» Quoted passage
A call by Greater Sudbury Mayor Marianne Matichuk to find ways to reduce sick leave at Sudbury Transit sparked a heated response from the chair of the city's operations committee this week.

Matichuk was commenting on the transit budget, which is $885,000 more than forecast in 2013. A big part of the overage is higher-than-expected demand for Handi Transit buses, which accounted for $215,000 of the overruns.

But higher-than-forecast salary expenses played a major role, and Matichuk said it's a problem that happens too often in transit.

“I'd like to see a plan on that, with respect to getting those costs down,” Matichuk said Tuesday's finance committee meeting. “I'm also very, very concerned because we had an operational review of that area and we continue to have variances every year.”

She suggested looking at transit systems in other communities, to see whether they have faced similar challenges and how they dealt with it.

“I'm going to be doing some research on that, because it's unacceptable every year, to be continually and habitually over. We have to get to the root cause and fix those problems.”

In 2013, Sudbury Transit's net budget was forecast to be $13,078,475, but came in at $13,951,182, with salary costs more than $500,000 more than anticipated. In 2012, it was forecast at $12,615,715, but came in at $13,134,312.

However, an operational review in 2012 found transit was understaffed by at least five people, burdening managers and inspectors with too administrative work. There was also a shortage of mechanics, and the report called for increased maintenance of buses. The review also called for more money for staff training, and more resources for transit as it adopts the wide-ranging changes the report recommended.

» Raw data
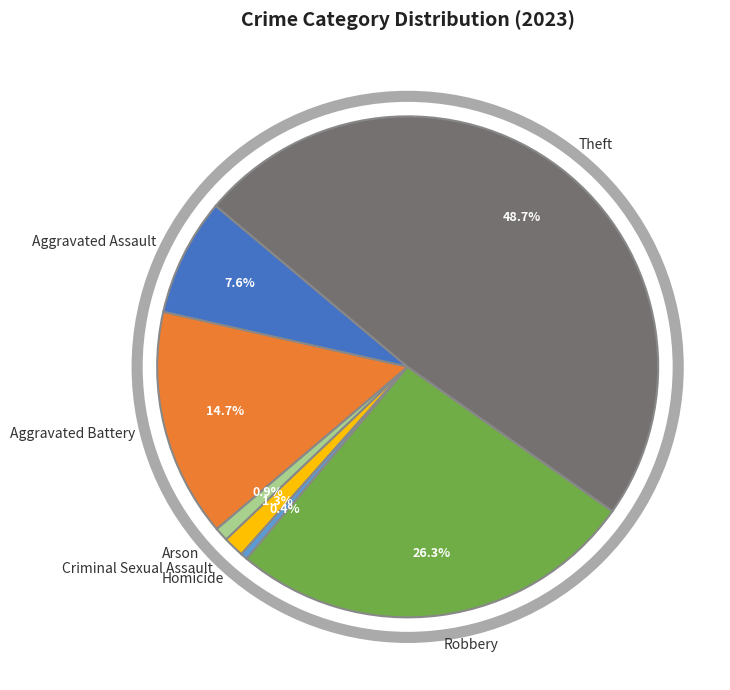

Between Homicide and Robbery, which is larger?

Robbery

» Activities
1. Decide whether each statement agrees with the Sudbury Transit budget article. Answer yes or no for each and quote the article's deciding words.
(a) Higher demand for Handi Transit buses accounted for $215,000 of the overruns.
(b) The 2012 operational review found that transit was overstaffed.
(c) In 2013, salary costs came in below what was anticipated.
2. Carry on the Sudbury Transit budget article from its last sentence.
The material has nothing to do with the Sudbury Transit budget article.

» Expected outputs
1.
(a) Yes: "which accounted for $215,000 of the overruns"
(b) No: "found transit was understaffed by at least five people"
(c) No: "with salary costs more than $500,000 more than anticipated"

2.
Its net budget increased by almost $500,000 in 2013, but a spate of assaults on transit operators pushed salary costs higher. Transit director Roger Sauvé said the effects of those assaults linger today.

“Our employees, the ones who were assaulted, have not been back to work yet,” Sauvé said. “So there's a significant impact on the salary budget.”

He also said a new process to determine who is eligible for Handi-Transit should help in stabilizing those costs.

“One thing we had to look at this year was the approval process, to make sure the right people are riding the system,” Sauvé said.

But Matichuk said rather than reacting to incidents — as they did last year, when an ad hoc committee was set up to look at how to deal with the assaults on the operators — she said allocating money now on finding ways to stabilize sick leave issues would pay off in the long run.

She has seen the approach work in the past, Matichuk said, in her former role as a health and safety professional at the city and in the private sector.

“It's time that we come up with a plan, and I think through HR, that we dedicate some resources to that area to start to look at some of the root causes,” she said. “I do understand that it's difficult to, with modified work, you have to have somebody in the chair. (But) it can be done.”

But Ward 2 Coun. Jacques Barbeau, who chairs the operations committee, said the mayor was assuming transit wasn't already working on the problem. And unlike some other departments, who may be able to operate with less staff when someone is sick, transit routes have to keep operating.

“The interesting thing about transit is, when people don't show up for work, don't show up to to do their runs in the morning due to illness ... we don't just say we're not going to do that run today,” Barbeau said. “I think the comments, quite frankly, are very unfair and unfounded. And before we start throwing darts and daggers about what's happening in transit, let's ask transit what is being done.”

A lot of work has been done over the last year, for example, in training staff on how to deal with problems with riders, and cameras have been installed on the buses to discourage future violence.

“But when the budget's wrong — and the budget has been wrong in transit for a number of years — the problem is not going to rectify itself overnight,” Barbeau said. “We have a great transit system. We offer superior service. We just came back from the CUETA conference in Calgary, and we are held in high esteem with our transit system, and we need to recognize that.”

But Matichuk said she wasn't blaming anyone, but was promoting a proactive approach by trying to deal with issues before they become critical.

“That's all I was asking — it's not meant to bash anyone,” she said. “This was not meant to point daggers or fingers.”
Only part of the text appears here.